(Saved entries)
========================================

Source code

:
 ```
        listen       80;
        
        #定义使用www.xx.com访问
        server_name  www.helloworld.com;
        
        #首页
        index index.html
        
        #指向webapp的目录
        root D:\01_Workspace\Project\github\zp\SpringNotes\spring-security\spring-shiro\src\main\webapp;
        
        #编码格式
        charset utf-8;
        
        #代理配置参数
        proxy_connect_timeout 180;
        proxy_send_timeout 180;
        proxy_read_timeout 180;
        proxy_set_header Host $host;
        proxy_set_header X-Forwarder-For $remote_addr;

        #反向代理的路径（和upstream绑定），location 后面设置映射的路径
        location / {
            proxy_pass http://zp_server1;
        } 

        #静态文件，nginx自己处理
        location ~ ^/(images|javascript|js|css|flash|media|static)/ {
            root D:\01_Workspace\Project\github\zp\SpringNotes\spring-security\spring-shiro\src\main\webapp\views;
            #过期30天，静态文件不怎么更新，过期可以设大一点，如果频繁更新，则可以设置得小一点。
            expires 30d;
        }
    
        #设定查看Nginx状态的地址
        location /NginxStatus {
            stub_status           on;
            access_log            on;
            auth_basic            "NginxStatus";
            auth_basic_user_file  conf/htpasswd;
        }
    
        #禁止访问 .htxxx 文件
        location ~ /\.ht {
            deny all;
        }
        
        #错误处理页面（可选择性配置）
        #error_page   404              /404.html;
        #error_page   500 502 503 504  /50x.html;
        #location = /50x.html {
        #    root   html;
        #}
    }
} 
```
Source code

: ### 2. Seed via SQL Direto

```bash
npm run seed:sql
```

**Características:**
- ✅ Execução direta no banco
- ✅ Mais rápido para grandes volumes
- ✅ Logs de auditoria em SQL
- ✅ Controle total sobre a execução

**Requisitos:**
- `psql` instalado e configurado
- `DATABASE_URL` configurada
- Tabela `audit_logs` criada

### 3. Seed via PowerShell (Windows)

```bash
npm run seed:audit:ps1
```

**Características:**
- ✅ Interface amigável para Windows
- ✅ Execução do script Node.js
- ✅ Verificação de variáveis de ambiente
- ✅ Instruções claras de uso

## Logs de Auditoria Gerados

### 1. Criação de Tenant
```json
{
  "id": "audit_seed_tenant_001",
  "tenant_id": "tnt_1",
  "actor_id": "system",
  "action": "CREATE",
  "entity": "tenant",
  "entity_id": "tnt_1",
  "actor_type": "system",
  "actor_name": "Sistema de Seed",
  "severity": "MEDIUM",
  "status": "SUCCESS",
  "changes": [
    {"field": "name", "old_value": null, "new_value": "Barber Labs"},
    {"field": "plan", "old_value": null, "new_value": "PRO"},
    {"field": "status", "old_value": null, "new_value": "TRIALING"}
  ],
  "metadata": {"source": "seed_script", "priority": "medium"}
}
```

========================================

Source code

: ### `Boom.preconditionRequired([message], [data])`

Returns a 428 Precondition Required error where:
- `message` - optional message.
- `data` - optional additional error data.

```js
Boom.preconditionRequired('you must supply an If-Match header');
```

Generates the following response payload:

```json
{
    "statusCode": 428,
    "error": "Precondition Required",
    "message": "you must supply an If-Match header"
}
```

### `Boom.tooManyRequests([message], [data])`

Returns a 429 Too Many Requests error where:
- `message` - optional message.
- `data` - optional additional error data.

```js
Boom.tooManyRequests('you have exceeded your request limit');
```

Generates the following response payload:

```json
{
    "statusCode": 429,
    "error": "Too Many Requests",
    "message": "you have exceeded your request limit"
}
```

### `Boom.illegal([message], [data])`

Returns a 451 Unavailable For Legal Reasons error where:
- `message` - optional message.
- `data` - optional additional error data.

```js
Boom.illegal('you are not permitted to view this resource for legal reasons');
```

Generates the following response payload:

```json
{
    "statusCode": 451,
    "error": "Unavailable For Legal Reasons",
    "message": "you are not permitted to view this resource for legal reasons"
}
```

========================================

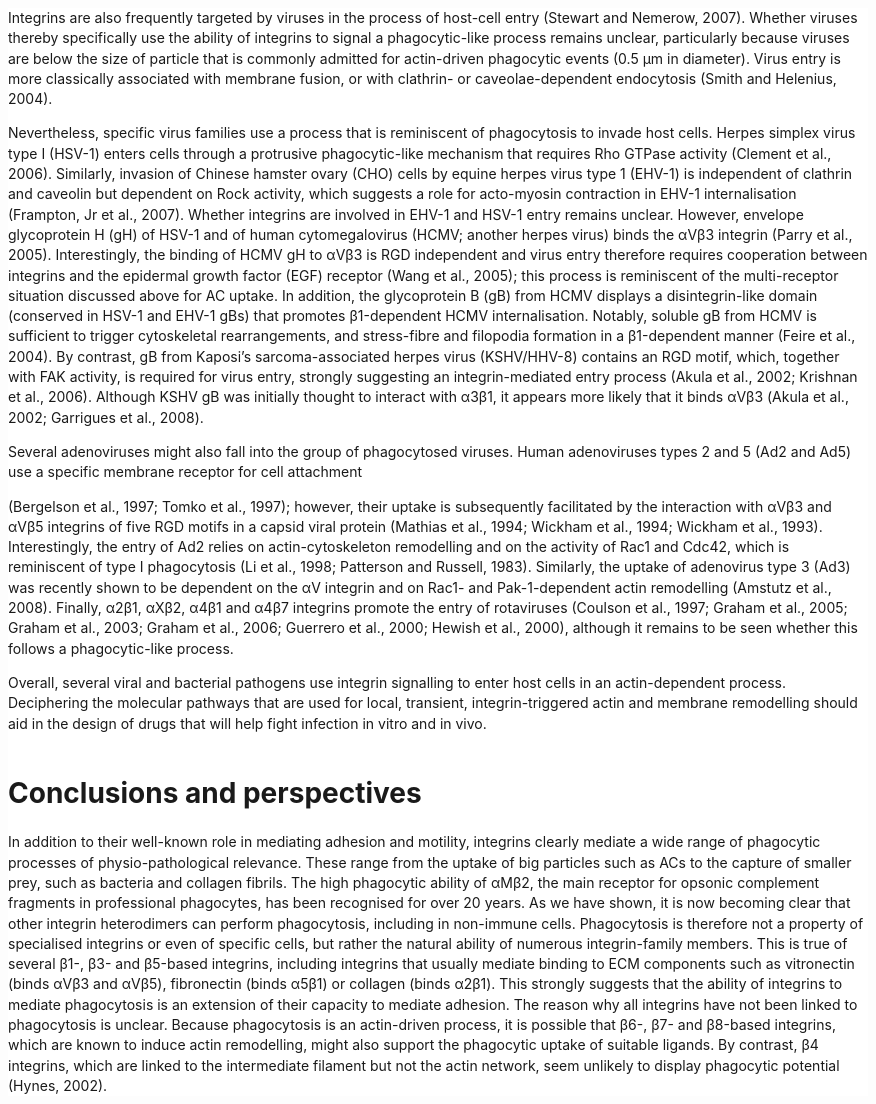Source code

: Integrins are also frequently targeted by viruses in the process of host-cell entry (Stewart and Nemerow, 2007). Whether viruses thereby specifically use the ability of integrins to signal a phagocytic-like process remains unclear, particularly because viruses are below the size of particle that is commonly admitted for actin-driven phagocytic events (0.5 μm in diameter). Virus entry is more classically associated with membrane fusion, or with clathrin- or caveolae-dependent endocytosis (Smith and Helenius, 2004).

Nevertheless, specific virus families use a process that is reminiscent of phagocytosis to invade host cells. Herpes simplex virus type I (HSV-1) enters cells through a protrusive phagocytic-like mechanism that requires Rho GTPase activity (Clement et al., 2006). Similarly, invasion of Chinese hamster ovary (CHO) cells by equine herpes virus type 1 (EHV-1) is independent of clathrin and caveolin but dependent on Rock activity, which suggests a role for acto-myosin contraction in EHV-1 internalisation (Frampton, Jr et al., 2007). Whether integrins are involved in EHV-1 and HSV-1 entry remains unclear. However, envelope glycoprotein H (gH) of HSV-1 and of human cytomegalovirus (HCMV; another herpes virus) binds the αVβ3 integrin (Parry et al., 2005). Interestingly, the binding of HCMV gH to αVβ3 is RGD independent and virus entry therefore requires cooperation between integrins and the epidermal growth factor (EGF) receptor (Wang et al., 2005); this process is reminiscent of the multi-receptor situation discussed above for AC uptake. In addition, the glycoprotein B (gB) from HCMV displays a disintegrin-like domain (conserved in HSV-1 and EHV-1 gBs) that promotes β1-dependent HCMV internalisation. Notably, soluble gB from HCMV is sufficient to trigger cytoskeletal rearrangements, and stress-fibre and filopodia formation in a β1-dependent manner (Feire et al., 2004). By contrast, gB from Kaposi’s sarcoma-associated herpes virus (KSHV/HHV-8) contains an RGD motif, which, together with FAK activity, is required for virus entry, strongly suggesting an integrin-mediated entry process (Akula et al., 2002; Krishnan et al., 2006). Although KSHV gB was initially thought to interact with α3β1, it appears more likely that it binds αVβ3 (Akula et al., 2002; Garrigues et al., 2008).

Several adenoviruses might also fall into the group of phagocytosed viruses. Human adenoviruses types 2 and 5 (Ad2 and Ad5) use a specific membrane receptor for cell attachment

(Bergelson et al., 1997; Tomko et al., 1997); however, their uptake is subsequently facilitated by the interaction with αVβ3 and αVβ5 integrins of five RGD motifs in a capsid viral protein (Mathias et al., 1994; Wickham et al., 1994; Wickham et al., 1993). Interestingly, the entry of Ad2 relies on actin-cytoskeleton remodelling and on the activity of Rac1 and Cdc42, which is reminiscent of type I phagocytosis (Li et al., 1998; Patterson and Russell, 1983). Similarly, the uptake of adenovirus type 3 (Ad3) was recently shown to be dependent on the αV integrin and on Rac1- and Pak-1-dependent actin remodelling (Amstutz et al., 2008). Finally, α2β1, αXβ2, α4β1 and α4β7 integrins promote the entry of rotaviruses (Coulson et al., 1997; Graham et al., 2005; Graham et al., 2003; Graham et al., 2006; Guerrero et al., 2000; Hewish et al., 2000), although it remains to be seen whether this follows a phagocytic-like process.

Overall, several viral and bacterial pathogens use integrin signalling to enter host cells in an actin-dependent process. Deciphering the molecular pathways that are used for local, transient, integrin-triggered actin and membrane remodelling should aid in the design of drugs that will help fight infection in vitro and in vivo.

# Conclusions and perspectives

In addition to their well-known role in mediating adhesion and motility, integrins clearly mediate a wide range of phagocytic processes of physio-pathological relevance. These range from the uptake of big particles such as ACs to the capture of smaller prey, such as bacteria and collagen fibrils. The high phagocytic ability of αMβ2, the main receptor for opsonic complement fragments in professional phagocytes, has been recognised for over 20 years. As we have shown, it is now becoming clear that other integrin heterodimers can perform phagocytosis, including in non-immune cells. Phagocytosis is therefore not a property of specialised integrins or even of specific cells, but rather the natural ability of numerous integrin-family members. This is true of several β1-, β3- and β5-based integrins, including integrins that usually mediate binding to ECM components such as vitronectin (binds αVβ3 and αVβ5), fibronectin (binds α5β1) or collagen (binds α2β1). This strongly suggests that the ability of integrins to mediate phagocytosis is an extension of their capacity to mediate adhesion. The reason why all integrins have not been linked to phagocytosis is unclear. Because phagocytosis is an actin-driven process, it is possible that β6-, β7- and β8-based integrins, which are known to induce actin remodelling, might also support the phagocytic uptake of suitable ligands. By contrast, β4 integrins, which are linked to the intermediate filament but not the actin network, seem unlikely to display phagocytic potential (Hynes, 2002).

========================================

:: What is expected ::
Search the entries for the string "spring". Copy every line that has it.

:: Output of the task ::
        root D:\01_Workspace\Project\github\zp\SpringNotes\spring-security\spring-shiro\src\main\webapp;
            root D:\01_Workspace\Project\github\zp\SpringNotes\spring-security\spring-shiro\src\main\webapp\views;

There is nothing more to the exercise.